Institutions with more technical staffing might prefer to use more advanced command-line approaches. Unix programs such as the find and file commands (or similar tools in other OS environments, e.g.) can be used in concert with a shell script to create a per-file list of MIME type values at a top-level or sub-directory level. This list can then be output to a tabular format (e.g., txt, tsv, or csv) for further analysis and format tracking. The institution can store this output file and/or any derivations (e.g., .xls, .txt, .docx, .pdf, etc.) in a sub-folder(s) along with the corresponding directory of analyzed files. Ideally, the directory name and date should be included in the filename(s) of this file(s). If files are added to the collection over time, the commands can be re-run, and a new set of outputs stored. Tools, such as JHOVE/2 or FITS, go a step further to not only identify file formats but validate their conformance to the format. They can also provide report outputs in several tabular formats such as those mentioned above, as well as in XML.
Once the institution has this basic knowledge about the file formats it manages, it can explore and experiment with some of the nascent format registries to determine any sustainability issues that these formats may present (e.g., obsolescence, lack of open standards, backwards compatibility issues, etc.). An institution can conduct this research using the Unified Digital Formats Registry (UDFR), PRONOM, and/or the Library of Congress Sustainability of Formats website. For example, an institution’s analysis of its file formats may reveal several born-digital newspaper files in the HTML 2.0 format. With this information, the institution could then turn to the UDFR and perform a search on HTML 2.0 and return a full format profile, identify its successor format versions (in this case HTML 3.2, 4.0, and XHTML), the applications that were able to output files into this format, and the applications that can successfully render HTML 2.0 documents.

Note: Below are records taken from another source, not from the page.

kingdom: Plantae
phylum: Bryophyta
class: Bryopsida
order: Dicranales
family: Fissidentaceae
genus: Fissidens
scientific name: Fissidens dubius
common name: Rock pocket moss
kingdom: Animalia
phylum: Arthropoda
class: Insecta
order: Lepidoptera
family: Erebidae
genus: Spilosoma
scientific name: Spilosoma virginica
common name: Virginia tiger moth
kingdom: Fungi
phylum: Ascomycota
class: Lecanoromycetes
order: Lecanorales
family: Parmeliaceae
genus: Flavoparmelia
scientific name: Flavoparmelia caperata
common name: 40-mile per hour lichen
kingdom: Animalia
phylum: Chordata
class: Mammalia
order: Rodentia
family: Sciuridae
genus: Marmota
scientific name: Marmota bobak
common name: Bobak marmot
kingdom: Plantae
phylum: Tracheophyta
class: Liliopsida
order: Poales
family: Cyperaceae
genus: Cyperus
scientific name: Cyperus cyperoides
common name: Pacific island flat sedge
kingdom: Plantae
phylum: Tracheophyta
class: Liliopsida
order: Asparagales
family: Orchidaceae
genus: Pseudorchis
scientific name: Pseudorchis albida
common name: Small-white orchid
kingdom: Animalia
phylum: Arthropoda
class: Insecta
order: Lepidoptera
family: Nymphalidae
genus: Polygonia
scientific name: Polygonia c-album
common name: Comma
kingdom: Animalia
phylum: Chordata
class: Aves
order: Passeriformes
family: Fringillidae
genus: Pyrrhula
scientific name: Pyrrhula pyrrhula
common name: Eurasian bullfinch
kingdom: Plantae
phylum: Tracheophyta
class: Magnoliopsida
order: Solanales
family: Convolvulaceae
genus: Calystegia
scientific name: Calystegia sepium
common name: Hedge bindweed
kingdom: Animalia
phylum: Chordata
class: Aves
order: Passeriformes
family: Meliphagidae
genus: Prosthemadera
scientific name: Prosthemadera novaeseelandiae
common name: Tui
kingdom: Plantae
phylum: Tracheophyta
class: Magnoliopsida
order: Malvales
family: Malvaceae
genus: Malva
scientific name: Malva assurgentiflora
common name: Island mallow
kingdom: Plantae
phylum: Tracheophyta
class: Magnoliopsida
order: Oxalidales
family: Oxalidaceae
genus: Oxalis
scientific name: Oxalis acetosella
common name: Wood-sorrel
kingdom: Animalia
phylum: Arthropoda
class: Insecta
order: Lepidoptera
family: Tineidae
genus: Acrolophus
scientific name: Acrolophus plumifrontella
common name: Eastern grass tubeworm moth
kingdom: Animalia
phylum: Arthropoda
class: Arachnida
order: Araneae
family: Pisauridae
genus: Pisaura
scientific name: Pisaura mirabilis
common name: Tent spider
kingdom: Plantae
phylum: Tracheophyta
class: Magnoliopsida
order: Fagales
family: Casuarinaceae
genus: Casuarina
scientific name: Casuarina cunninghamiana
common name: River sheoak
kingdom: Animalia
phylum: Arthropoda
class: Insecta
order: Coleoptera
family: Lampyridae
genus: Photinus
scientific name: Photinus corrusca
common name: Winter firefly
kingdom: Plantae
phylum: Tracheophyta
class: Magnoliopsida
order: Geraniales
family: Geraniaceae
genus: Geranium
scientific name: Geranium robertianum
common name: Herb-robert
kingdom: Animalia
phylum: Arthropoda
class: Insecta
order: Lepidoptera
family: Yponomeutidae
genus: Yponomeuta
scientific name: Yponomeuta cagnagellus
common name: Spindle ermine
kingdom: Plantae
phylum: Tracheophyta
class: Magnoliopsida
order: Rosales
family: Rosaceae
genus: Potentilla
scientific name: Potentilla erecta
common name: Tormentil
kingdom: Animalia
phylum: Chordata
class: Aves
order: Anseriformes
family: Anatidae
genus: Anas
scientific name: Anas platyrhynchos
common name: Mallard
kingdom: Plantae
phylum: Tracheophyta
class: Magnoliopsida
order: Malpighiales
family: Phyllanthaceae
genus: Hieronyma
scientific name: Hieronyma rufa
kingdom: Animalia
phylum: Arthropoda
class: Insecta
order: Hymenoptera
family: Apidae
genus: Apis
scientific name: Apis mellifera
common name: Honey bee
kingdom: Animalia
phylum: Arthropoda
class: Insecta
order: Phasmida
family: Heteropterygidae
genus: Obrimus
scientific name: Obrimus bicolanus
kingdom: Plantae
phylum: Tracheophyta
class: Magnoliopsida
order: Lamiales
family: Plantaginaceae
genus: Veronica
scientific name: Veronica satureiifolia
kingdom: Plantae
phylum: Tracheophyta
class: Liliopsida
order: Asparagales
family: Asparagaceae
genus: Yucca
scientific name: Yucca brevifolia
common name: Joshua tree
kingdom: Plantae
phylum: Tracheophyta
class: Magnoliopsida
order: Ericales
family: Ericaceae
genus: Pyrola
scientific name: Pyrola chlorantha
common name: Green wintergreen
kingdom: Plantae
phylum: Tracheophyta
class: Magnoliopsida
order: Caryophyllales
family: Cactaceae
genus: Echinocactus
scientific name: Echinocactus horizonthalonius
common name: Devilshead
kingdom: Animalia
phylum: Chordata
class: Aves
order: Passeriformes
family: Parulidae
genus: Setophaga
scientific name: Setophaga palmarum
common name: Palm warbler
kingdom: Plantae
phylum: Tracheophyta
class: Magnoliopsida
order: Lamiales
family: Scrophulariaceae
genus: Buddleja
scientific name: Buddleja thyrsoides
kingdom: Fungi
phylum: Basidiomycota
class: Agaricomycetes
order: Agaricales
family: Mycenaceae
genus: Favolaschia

This institution can then set up a test-bed environment for experimenting with migration and normalization tools like Xena. Using subset copies of its born-digital newspaper content the institution could experiment with Xena’s in-built features for converting this legacy HTML content into valid XHTML.
Once the format risk factors and the migration pathways are both known and thoroughly tested, the institution can make a policy decision regarding normalization and/or migration for files stored in this format. Depending upon the policy, the institution may choose to normalize, migrate, or continue to store its current format types.
Downloading, installing, and testing the various utilities and tools mentioned above will require work by technical staff, curators, or consultants with command-line experience. Structuring and making sense of the outputs from such tools will also require some investment of time (and patience).
Finally, performing format migrations requires a larger resource investment than other format management steps. To perform migrations, an institution should ideally set aside a workstation with adequate space, processing capability, and configurations for a proper test-bed environment. The institution will need to determine and test the proper migration tools, a task that will necessarily involve both curators and staff with experience in installing and configuring open-source software. The institution should run sample conversions and perform manual quality checks prior to any batch migrations, and all migrations should be deployed in accordance with institutional policy documentation. Coordination between technicians and curators will be needed throughout the migration process.